Lay out all the rows below as a two-column CSV with the header text,answer, one line per row, putting each field in quotes and turning line breaks into spaces. Leave the pictures out.

INFORMATION SUPPLIED »
--- START ---
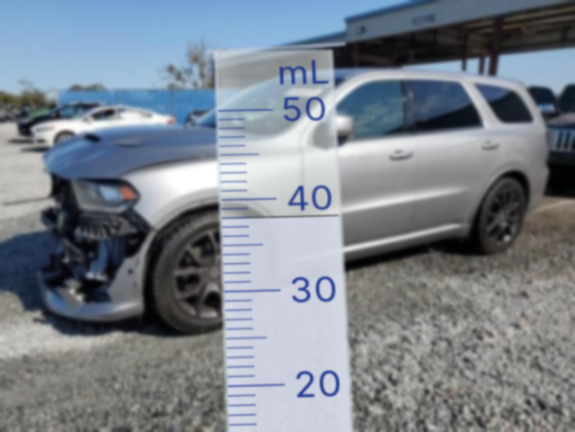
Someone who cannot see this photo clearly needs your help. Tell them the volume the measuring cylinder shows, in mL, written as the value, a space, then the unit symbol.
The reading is 38 mL
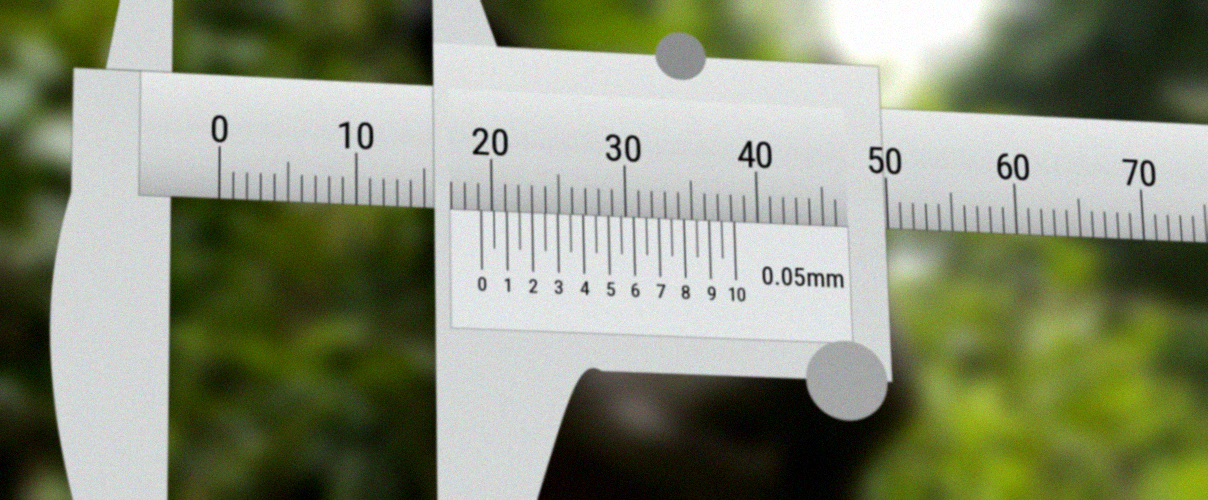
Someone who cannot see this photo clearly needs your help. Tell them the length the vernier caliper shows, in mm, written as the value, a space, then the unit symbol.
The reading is 19.2 mm
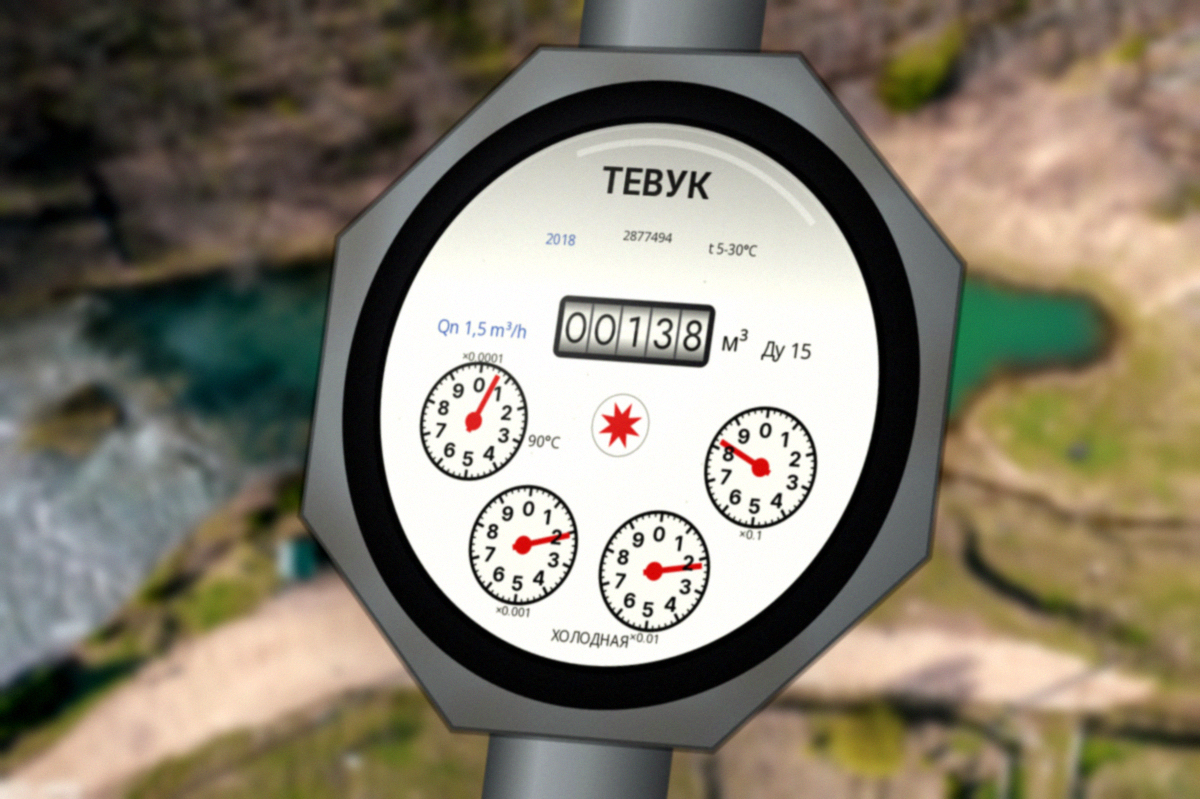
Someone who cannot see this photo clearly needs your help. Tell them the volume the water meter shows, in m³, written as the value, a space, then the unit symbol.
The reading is 138.8220 m³
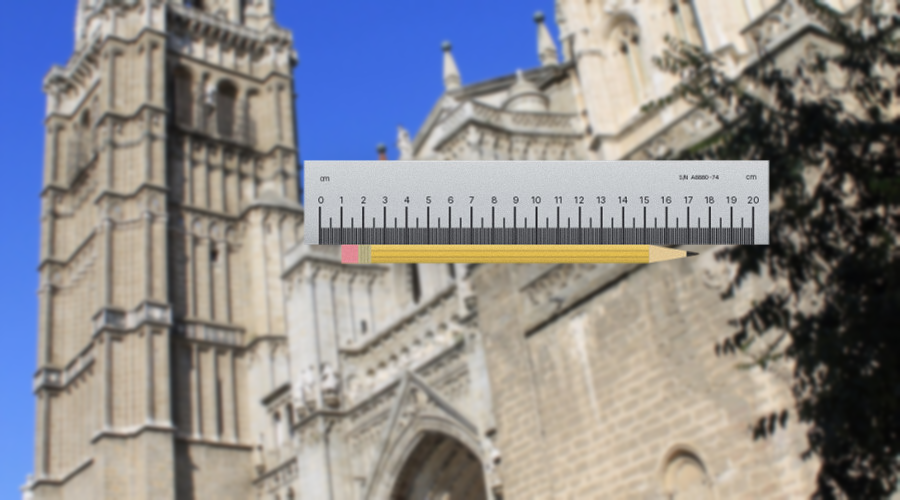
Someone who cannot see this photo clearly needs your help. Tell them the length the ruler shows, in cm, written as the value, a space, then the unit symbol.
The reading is 16.5 cm
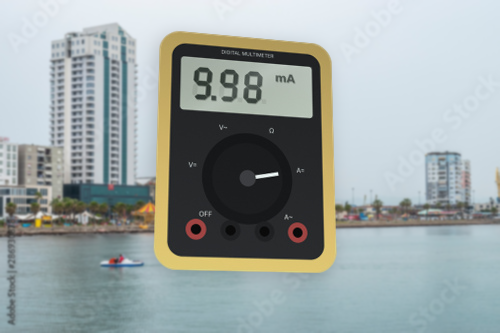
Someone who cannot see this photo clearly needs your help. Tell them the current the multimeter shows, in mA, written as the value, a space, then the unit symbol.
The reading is 9.98 mA
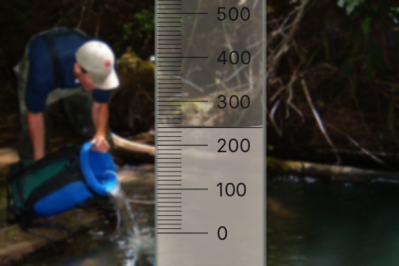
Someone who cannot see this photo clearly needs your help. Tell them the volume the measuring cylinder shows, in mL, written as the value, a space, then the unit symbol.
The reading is 240 mL
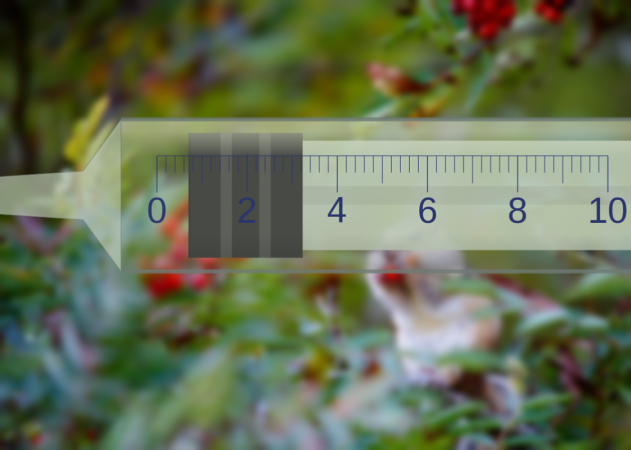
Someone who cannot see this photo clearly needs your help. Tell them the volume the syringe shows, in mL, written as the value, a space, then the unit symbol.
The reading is 0.7 mL
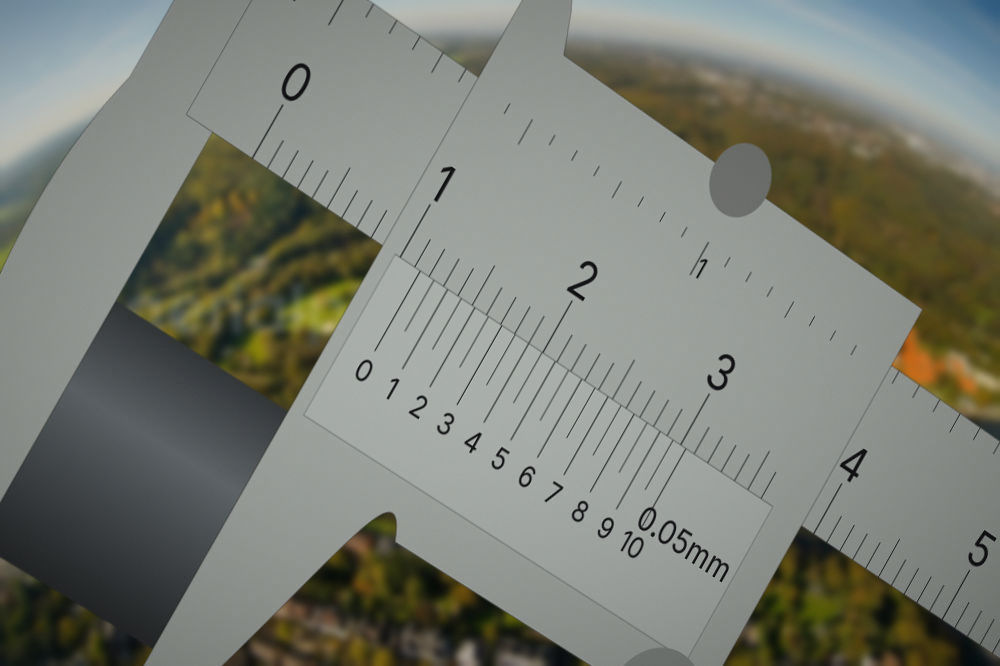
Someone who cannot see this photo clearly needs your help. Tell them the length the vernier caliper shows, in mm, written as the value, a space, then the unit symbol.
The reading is 11.4 mm
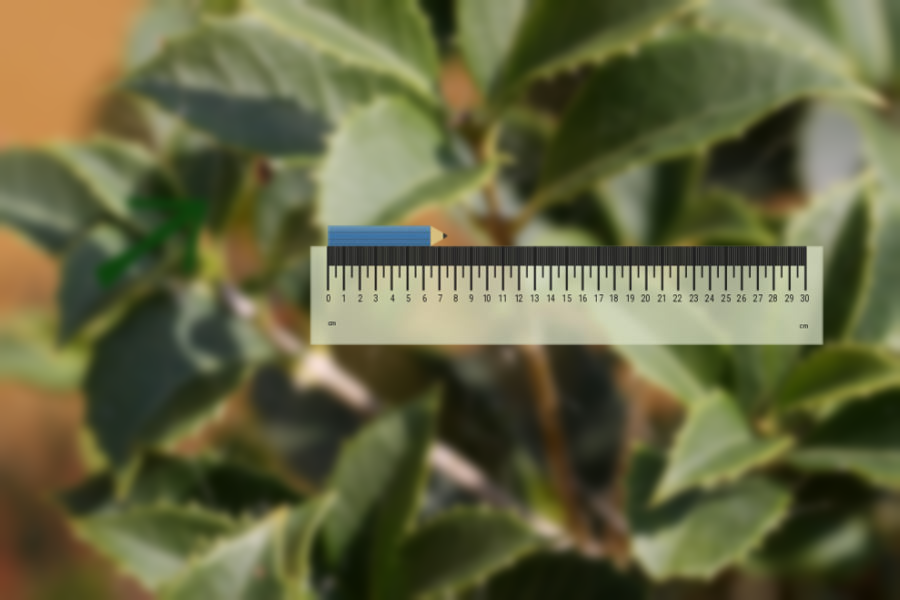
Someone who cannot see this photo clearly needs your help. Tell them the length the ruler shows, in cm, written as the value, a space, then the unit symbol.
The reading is 7.5 cm
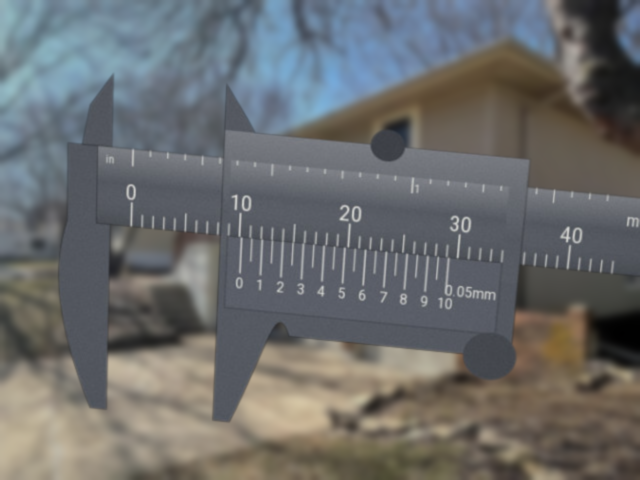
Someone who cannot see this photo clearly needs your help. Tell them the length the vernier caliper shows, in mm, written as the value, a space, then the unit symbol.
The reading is 10.2 mm
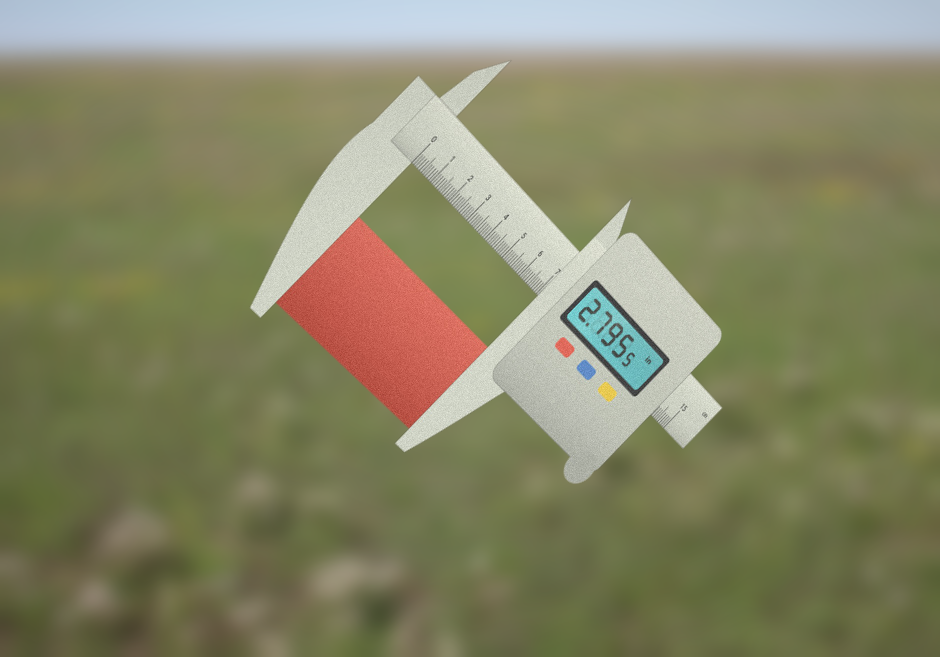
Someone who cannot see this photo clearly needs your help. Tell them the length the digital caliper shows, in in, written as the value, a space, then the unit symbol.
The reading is 2.7955 in
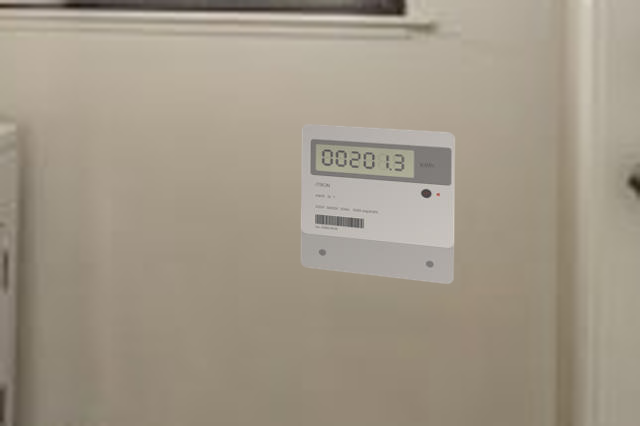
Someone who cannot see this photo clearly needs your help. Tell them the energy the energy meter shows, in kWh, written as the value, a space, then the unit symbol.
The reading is 201.3 kWh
--- END ---
TASK OUTPUT »
text,answer
"Someone who cannot see this photo clearly needs your help. Tell them the volume the measuring cylinder shows, in mL, written as the value, a space, then the unit symbol. The reading is","38 mL"
"Someone who cannot see this photo clearly needs your help. Tell them the length the vernier caliper shows, in mm, written as the value, a space, then the unit symbol. The reading is","19.2 mm"
"Someone who cannot see this photo clearly needs your help. Tell them the volume the water meter shows, in m³, written as the value, a space, then the unit symbol. The reading is","138.8220 m³"
"Someone who cannot see this photo clearly needs your help. Tell them the length the ruler shows, in cm, written as the value, a space, then the unit symbol. The reading is","16.5 cm"
"Someone who cannot see this photo clearly needs your help. Tell them the current the multimeter shows, in mA, written as the value, a space, then the unit symbol. The reading is","9.98 mA"
"Someone who cannot see this photo clearly needs your help. Tell them the volume the measuring cylinder shows, in mL, written as the value, a space, then the unit symbol. The reading is","240 mL"
"Someone who cannot see this photo clearly needs your help. Tell them the volume the syringe shows, in mL, written as the value, a space, then the unit symbol. The reading is","0.7 mL"
"Someone who cannot see this photo clearly needs your help. Tell them the length the vernier caliper shows, in mm, written as the value, a space, then the unit symbol. The reading is","11.4 mm"
"Someone who cannot see this photo clearly needs your help. Tell them the length the ruler shows, in cm, written as the value, a space, then the unit symbol. The reading is","7.5 cm"
"Someone who cannot see this photo clearly needs your help. Tell them the length the vernier caliper shows, in mm, written as the value, a space, then the unit symbol. The reading is","10.2 mm"
"Someone who cannot see this photo clearly needs your help. Tell them the length the digital caliper shows, in in, written as the value, a space, then the unit symbol. The reading is","2.7955 in"
"Someone who cannot see this photo clearly needs your help. Tell them the energy the energy meter shows, in kWh, written as the value, a space, then the unit symbol. The reading is","201.3 kWh"